WORK TO BE COMPLETED
Rewrite these records with "pixels" swapped for "px" everywhere it appears. Keep everything else the same.

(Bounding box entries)

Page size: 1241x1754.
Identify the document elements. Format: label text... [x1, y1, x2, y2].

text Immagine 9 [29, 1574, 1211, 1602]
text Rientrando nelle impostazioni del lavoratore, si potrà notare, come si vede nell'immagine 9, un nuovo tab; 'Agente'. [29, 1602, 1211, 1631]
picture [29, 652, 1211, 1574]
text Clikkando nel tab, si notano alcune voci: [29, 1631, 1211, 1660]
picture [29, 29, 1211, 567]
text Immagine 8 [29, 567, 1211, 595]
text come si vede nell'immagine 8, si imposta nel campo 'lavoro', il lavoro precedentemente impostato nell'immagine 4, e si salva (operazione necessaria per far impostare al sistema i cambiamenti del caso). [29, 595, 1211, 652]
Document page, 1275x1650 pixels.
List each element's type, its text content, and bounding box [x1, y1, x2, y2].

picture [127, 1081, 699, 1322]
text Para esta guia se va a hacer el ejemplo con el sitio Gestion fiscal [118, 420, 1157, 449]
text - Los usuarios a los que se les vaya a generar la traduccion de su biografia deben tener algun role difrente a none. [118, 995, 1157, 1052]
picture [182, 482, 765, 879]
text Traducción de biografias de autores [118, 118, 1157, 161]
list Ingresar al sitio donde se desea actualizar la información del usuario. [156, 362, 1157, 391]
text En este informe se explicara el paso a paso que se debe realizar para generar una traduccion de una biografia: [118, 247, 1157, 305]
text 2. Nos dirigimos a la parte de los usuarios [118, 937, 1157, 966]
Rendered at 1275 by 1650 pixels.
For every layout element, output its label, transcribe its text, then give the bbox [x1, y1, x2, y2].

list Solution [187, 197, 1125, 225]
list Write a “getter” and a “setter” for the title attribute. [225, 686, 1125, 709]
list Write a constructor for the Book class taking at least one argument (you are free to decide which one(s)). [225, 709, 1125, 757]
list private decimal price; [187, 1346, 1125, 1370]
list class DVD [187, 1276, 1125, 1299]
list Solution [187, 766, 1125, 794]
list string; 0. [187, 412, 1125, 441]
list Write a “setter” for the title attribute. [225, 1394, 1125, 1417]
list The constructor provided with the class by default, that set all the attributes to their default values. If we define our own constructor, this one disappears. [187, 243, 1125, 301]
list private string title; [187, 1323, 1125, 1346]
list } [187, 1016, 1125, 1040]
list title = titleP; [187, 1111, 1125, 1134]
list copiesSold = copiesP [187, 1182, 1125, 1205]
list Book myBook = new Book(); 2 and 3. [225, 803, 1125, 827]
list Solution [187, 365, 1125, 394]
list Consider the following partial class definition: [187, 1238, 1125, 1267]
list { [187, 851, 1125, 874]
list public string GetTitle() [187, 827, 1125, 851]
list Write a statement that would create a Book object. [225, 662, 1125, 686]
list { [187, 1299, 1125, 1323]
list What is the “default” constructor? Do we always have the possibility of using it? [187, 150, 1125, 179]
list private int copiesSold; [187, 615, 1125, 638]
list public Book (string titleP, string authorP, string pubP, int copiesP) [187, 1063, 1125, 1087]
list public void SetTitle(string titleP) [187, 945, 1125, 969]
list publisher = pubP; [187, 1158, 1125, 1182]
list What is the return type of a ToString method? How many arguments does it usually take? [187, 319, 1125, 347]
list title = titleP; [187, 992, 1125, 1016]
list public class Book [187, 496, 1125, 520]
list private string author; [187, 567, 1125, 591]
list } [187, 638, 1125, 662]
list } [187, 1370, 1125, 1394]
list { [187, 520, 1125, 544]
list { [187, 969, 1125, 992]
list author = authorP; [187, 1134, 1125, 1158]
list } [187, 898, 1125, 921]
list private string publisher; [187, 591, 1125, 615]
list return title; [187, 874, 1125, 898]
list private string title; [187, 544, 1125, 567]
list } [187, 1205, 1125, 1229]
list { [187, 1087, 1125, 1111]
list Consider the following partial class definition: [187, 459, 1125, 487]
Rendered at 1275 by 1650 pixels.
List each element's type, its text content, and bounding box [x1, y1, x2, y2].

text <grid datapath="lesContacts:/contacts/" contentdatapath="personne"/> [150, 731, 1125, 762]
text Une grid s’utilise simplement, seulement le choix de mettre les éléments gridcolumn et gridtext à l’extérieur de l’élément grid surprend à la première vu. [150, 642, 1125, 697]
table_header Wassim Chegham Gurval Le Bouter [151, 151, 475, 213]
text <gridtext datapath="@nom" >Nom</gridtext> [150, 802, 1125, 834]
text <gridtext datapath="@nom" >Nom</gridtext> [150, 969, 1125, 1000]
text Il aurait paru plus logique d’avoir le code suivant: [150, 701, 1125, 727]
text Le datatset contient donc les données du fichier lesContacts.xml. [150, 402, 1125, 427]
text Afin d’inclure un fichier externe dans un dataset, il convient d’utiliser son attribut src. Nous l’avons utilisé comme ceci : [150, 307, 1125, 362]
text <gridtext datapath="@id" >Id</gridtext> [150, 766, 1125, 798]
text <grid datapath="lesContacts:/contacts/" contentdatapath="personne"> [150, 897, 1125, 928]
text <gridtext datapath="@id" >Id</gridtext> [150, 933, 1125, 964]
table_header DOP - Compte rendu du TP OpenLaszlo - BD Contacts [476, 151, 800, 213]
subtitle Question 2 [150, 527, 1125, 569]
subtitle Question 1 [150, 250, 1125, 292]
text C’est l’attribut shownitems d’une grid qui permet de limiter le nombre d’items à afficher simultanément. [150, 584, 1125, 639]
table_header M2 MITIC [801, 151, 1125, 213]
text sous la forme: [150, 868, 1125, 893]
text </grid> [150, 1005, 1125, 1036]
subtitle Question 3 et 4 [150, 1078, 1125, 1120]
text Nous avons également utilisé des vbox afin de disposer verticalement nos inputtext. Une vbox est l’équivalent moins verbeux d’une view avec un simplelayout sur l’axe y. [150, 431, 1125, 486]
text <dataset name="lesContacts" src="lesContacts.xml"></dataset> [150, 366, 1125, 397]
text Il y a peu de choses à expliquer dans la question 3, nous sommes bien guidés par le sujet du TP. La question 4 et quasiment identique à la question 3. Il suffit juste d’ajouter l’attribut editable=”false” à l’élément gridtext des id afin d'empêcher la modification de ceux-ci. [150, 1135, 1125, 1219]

REPLY TO THE TASK
Page size: 1241x1754.
Identify the document elements. Format: label text... [x1, y1, x2, y2].

text Immagine 9 [29, 1574, 1211, 1602]
text Rientrando nelle impostazioni del lavoratore, si potrà notare, come si vede nell'immagine 9, un nuovo tab; 'Agente'. [29, 1602, 1211, 1631]
picture [29, 652, 1211, 1574]
text Clikkando nel tab, si notano alcune voci: [29, 1631, 1211, 1660]
picture [29, 29, 1211, 567]
text Immagine 8 [29, 567, 1211, 595]
text come si vede nell'immagine 8, si imposta nel campo 'lavoro', il lavoro precedentemente impostato nell'immagine 4, e si salva (operazione necessaria per far impostare al sistema i cambiamenti del caso). [29, 595, 1211, 652]
Document page, 1275x1650 px.
List each element's type, its text content, and bounding box [x1, y1, x2, y2].

picture [127, 1081, 699, 1322]
text Para esta guia se va a hacer el ejemplo con el sitio Gestion fiscal [118, 420, 1157, 449]
text - Los usuarios a los que se les vaya a generar la traduccion de su biografia deben tener algun role difrente a none. [118, 995, 1157, 1052]
picture [182, 482, 765, 879]
text Traducción de biografias de autores [118, 118, 1157, 161]
list Ingresar al sitio donde se desea actualizar la información del usuario. [156, 362, 1157, 391]
text En este informe se explicara el paso a paso que se debe realizar para generar una traduccion de una biografia: [118, 247, 1157, 305]
text 2. Nos dirigimos a la parte de los usuarios [118, 937, 1157, 966]
Rendered at 1275 by 1650 px.
For every layout element, output its label, transcribe its text, then give the bbox [x1, y1, x2, y2].

list Solution [187, 197, 1125, 225]
list Write a “getter” and a “setter” for the title attribute. [225, 686, 1125, 709]
list Write a constructor for the Book class taking at least one argument (you are free to decide which one(s)). [225, 709, 1125, 757]
list private decimal price; [187, 1346, 1125, 1370]
list class DVD [187, 1276, 1125, 1299]
list Solution [187, 766, 1125, 794]
list string; 0. [187, 412, 1125, 441]
list Write a “setter” for the title attribute. [225, 1394, 1125, 1417]
list The constructor provided with the class by default, that set all the attributes to their default values. If we define our own constructor, this one disappears. [187, 243, 1125, 301]
list private string title; [187, 1323, 1125, 1346]
list } [187, 1016, 1125, 1040]
list title = titleP; [187, 1111, 1125, 1134]
list copiesSold = copiesP [187, 1182, 1125, 1205]
list Book myBook = new Book(); 2 and 3. [225, 803, 1125, 827]
list Solution [187, 365, 1125, 394]
list Consider the following partial class definition: [187, 1238, 1125, 1267]
list { [187, 851, 1125, 874]
list public string GetTitle() [187, 827, 1125, 851]
list Write a statement that would create a Book object. [225, 662, 1125, 686]
list { [187, 1299, 1125, 1323]
list What is the “default” constructor? Do we always have the possibility of using it? [187, 150, 1125, 179]
list private int copiesSold; [187, 615, 1125, 638]
list public Book (string titleP, string authorP, string pubP, int copiesP) [187, 1063, 1125, 1087]
list public void SetTitle(string titleP) [187, 945, 1125, 969]
list publisher = pubP; [187, 1158, 1125, 1182]
list What is the return type of a ToString method? How many arguments does it usually take? [187, 319, 1125, 347]
list title = titleP; [187, 992, 1125, 1016]
list public class Book [187, 496, 1125, 520]
list private string author; [187, 567, 1125, 591]
list } [187, 638, 1125, 662]
list } [187, 1370, 1125, 1394]
list { [187, 520, 1125, 544]
list { [187, 969, 1125, 992]
list author = authorP; [187, 1134, 1125, 1158]
list } [187, 898, 1125, 921]
list private string publisher; [187, 591, 1125, 615]
list return title; [187, 874, 1125, 898]
list private string title; [187, 544, 1125, 567]
list } [187, 1205, 1125, 1229]
list { [187, 1087, 1125, 1111]
list Consider the following partial class definition: [187, 459, 1125, 487]
Rendered at 1275 by 1650 px.
List each element's type, its text content, and bounding box [x1, y1, x2, y2].

text <grid datapath="lesContacts:/contacts/" contentdatapath="personne"/> [150, 731, 1125, 762]
text Une grid s’utilise simplement, seulement le choix de mettre les éléments gridcolumn et gridtext à l’extérieur de l’élément grid surprend à la première vu. [150, 642, 1125, 697]
table_header Wassim Chegham Gurval Le Bouter [151, 151, 475, 213]
text <gridtext datapath="@nom" >Nom</gridtext> [150, 802, 1125, 834]
text <gridtext datapath="@nom" >Nom</gridtext> [150, 969, 1125, 1000]
text Il aurait paru plus logique d’avoir le code suivant: [150, 701, 1125, 727]
text Le datatset contient donc les données du fichier lesContacts.xml. [150, 402, 1125, 427]
text Afin d’inclure un fichier externe dans un dataset, il convient d’utiliser son attribut src. Nous l’avons utilisé comme ceci : [150, 307, 1125, 362]
text <gridtext datapath="@id" >Id</gridtext> [150, 766, 1125, 798]
text <grid datapath="lesContacts:/contacts/" contentdatapath="personne"> [150, 897, 1125, 928]
text <gridtext datapath="@id" >Id</gridtext> [150, 933, 1125, 964]
table_header DOP - Compte rendu du TP OpenLaszlo - BD Contacts [476, 151, 800, 213]
subtitle Question 2 [150, 527, 1125, 569]
subtitle Question 1 [150, 250, 1125, 292]
text C’est l’attribut shownitems d’une grid qui permet de limiter le nombre d’items à afficher simultanément. [150, 584, 1125, 639]
table_header M2 MITIC [801, 151, 1125, 213]
text sous la forme: [150, 868, 1125, 893]
text </grid> [150, 1005, 1125, 1036]
subtitle Question 3 et 4 [150, 1078, 1125, 1120]
text Nous avons également utilisé des vbox afin de disposer verticalement nos inputtext. Une vbox est l’équivalent moins verbeux d’une view avec un simplelayout sur l’axe y. [150, 431, 1125, 486]
text <dataset name="lesContacts" src="lesContacts.xml"></dataset> [150, 366, 1125, 397]
text Il y a peu de choses à expliquer dans la question 3, nous sommes bien guidés par le sujet du TP. La question 4 et quasiment identique à la question 3. Il suffit juste d’ajouter l’attribut editable=”false” à l’élément gridtext des id afin d'empêcher la modification de ceux-ci. [150, 1135, 1125, 1219]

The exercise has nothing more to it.